(Data records)
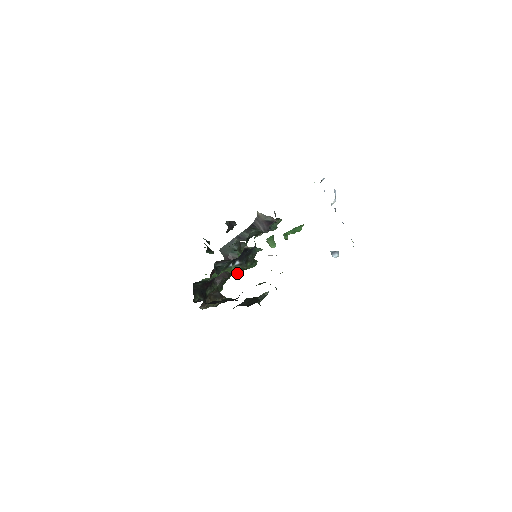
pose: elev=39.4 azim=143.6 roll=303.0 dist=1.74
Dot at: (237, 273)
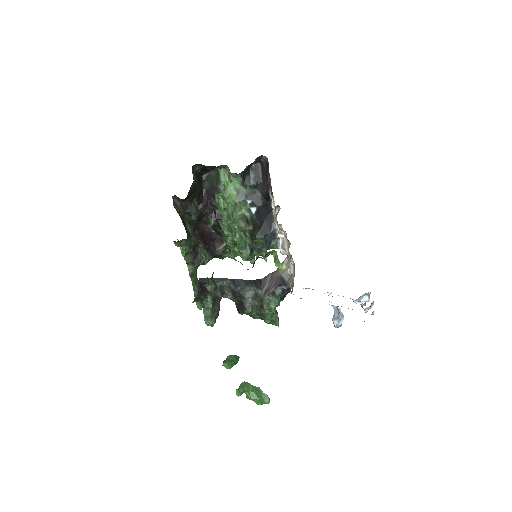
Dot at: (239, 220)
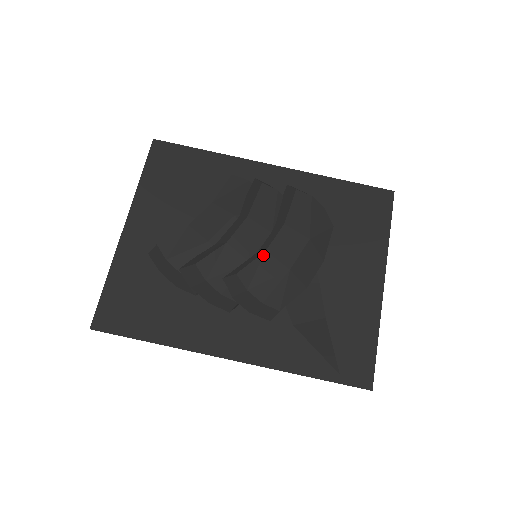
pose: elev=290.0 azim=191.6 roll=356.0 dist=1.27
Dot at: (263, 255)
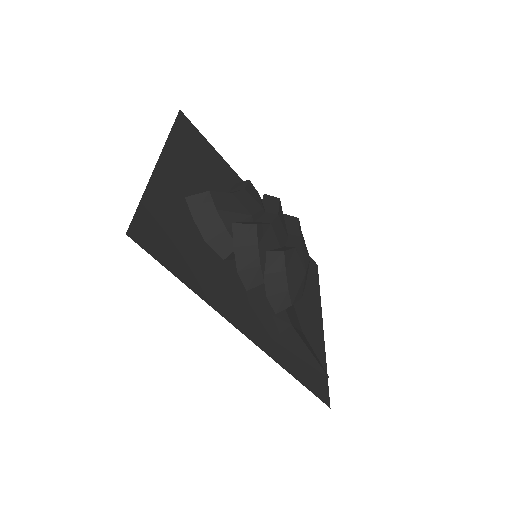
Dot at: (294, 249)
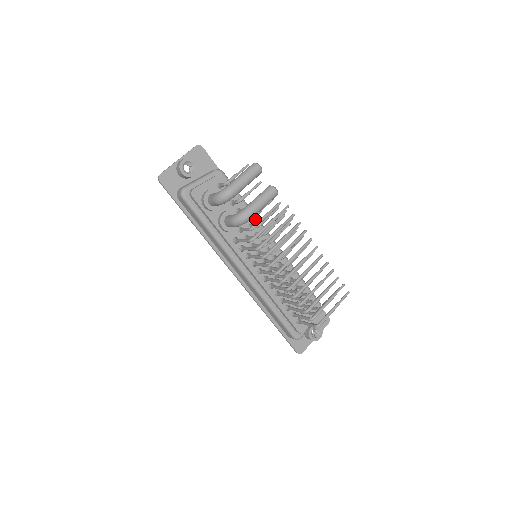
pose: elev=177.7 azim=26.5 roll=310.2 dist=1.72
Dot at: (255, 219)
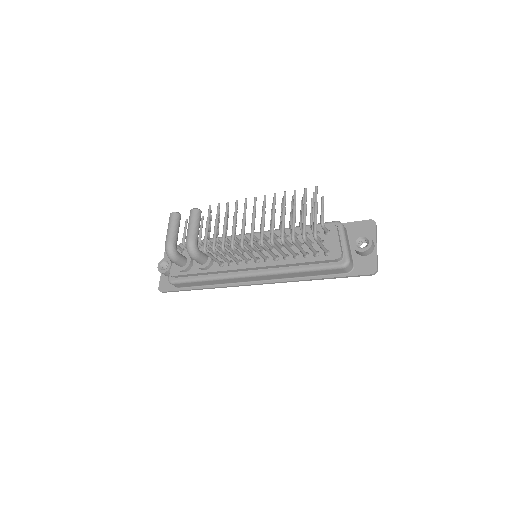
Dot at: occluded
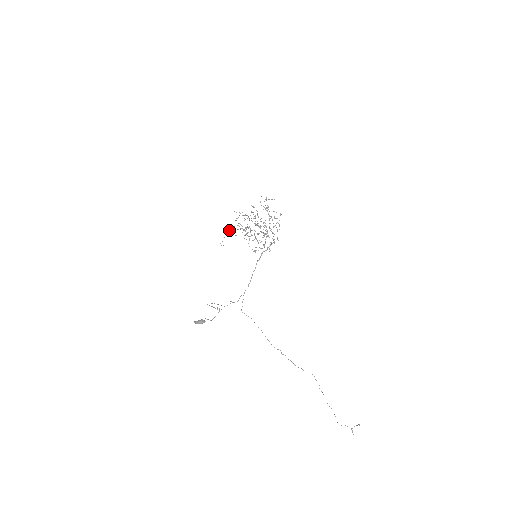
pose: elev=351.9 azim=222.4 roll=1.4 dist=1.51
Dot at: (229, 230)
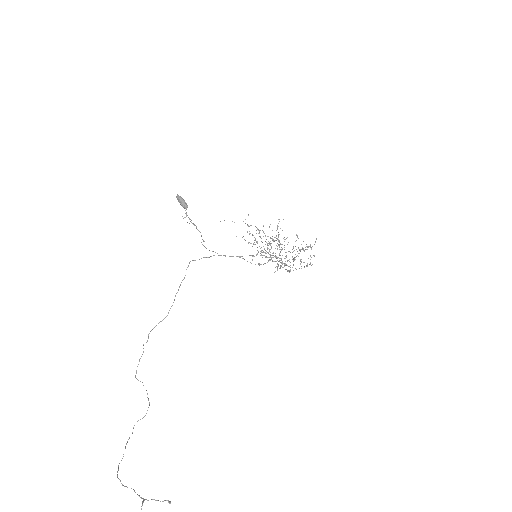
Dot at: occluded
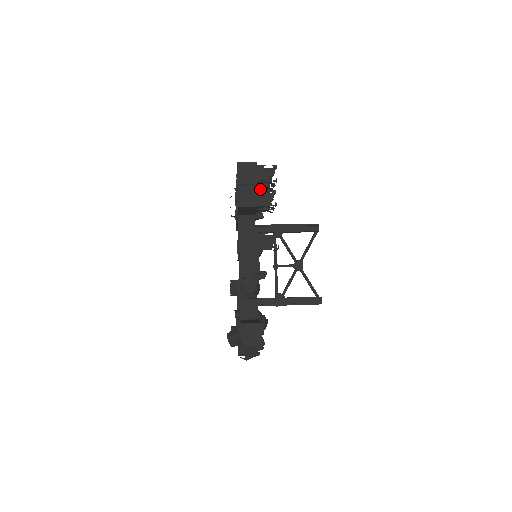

# Given exercise:
Arrange every line of the listing above as a numbered list, skipping blank lines and leaving out the pictures.

# Written reply:
1. pose: elev=39.4 azim=143.6 roll=303.0 dist=1.74
2. Dot at: (237, 273)
3. Dot at: (239, 220)
4. pose: elev=290.0 azim=191.6 roll=356.0 dist=1.27
5. Dot at: (263, 255)
6. Dot at: (294, 249)
7. pose: elev=177.7 azim=26.5 roll=310.2 dist=1.72
8. Dot at: (255, 219)
9. Dot at: occluded
10. pose: elev=351.9 azim=222.4 roll=1.4 dist=1.51
11. Dot at: (229, 230)
12. Dot at: occluded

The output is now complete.